Makassar,truestory.id— Sebuah pesawat jenis ATR yang dioperasikan maskapai Indonesia Air Transport dilaporkan hilang kontak saat dalam perjalanan dari Jogjakarta menuju Makassar, Sabtu (17/1/2026). Informasi awal menyebutkan pesawat tersebut hilang kontak di kawasan Leang-leang, Kabupaten Maros, sekitar pukul 13.17 WITA.
Kabar hilangnya pesawat ini pertama kali disampaikan oleh GM AirNav Makassar, Kristanto, melalui laporan internal kepada pihak terkait.
Titik koordinat yang diduga lokasi hilang kontak berada pada 04°57’08” S dan 119°42’54” E, yang masih termasuk wilayah perbukitan antara Maros dan Pangkep.

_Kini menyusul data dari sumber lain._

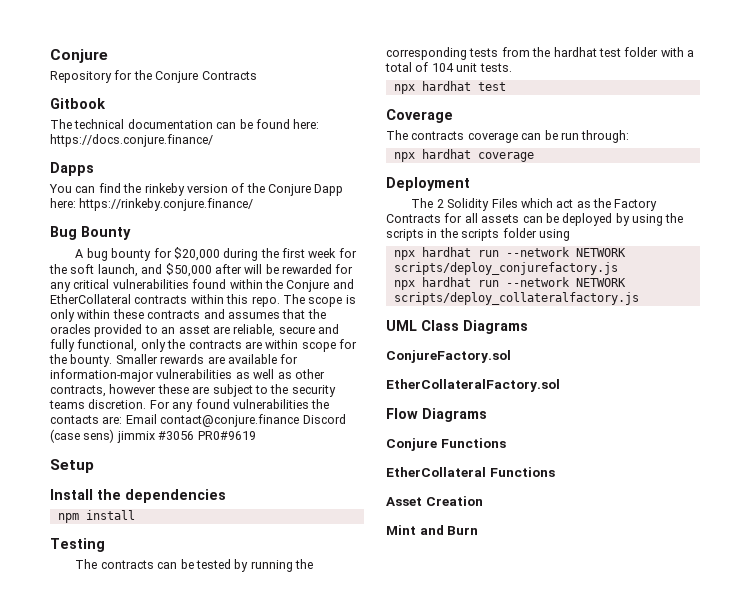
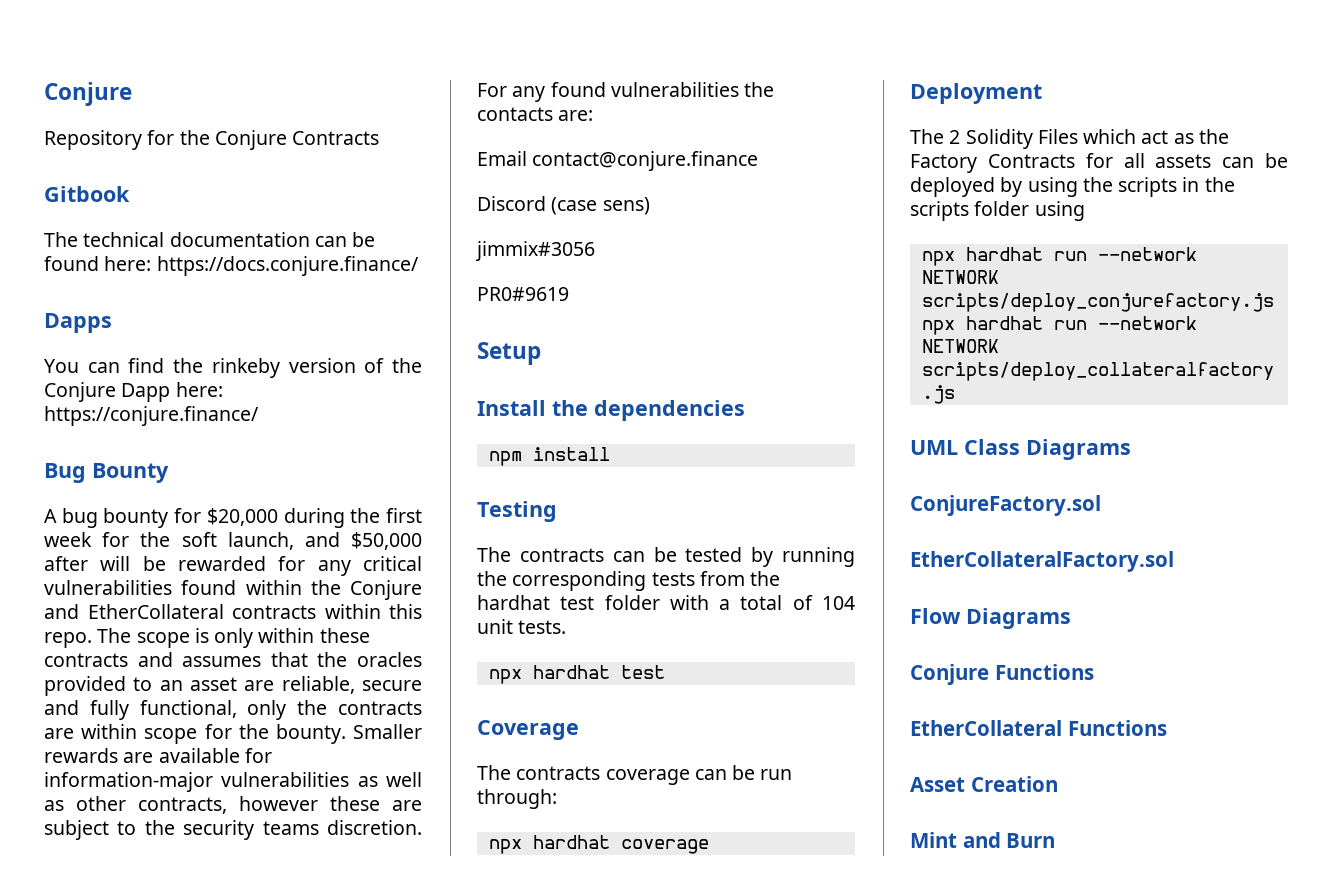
[79,198,254,211] https://rinkeby.conjure.finance/ -> [44,406,259,426] https://conjure.finance/
(123, 420) none -> (594, 115) //
(300, 420) none -> (759, 161) //
[116,431,195,443] jimmix #3056 -> [475,241,595,261] // jimmix#3056 //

Pesawat ATR tersebut mengangkut total 11 orang, terdiri atas 8 kru dan 3 penumpang. Hingga berita ini diturunkan, belum ada informasi mengenai kondisi pesawat maupun keberadaan para kru dan penumpang.
Menyikapi situasi ini, Kantor Pencarian dan Pertolongan (Kansar) Makassar langsung melakukan aksi cepat dengan mengerahkan 15 personel tim rescue menuju arah lokasi dugaan hilang kontak. Sejumlah peralatan juga dikerahkan untuk memperkuat proses pencarian, yakni:
- Satu unit truk personel,
- Satu unit drone untuk pemantauan udara,
- Satu unit rescue car.
Operasi pencarian akan difokuskan pada jalur darat dan udara untuk mempercepat penemuan titik jatuh atau pendaratan darurat pesawat. Pihak SAR juga menjalin koordinasi dengan aparat daerah dan warga sekitar untuk mempermudah akses lapangan.
Masyarakat berharap seluruh kru dan penumpang dapat segera ditemukan dalam kondisi selamat. Doa dan dukungan terus mengalir sejak kabar hilang kontak ini tersebar di berbagai platform.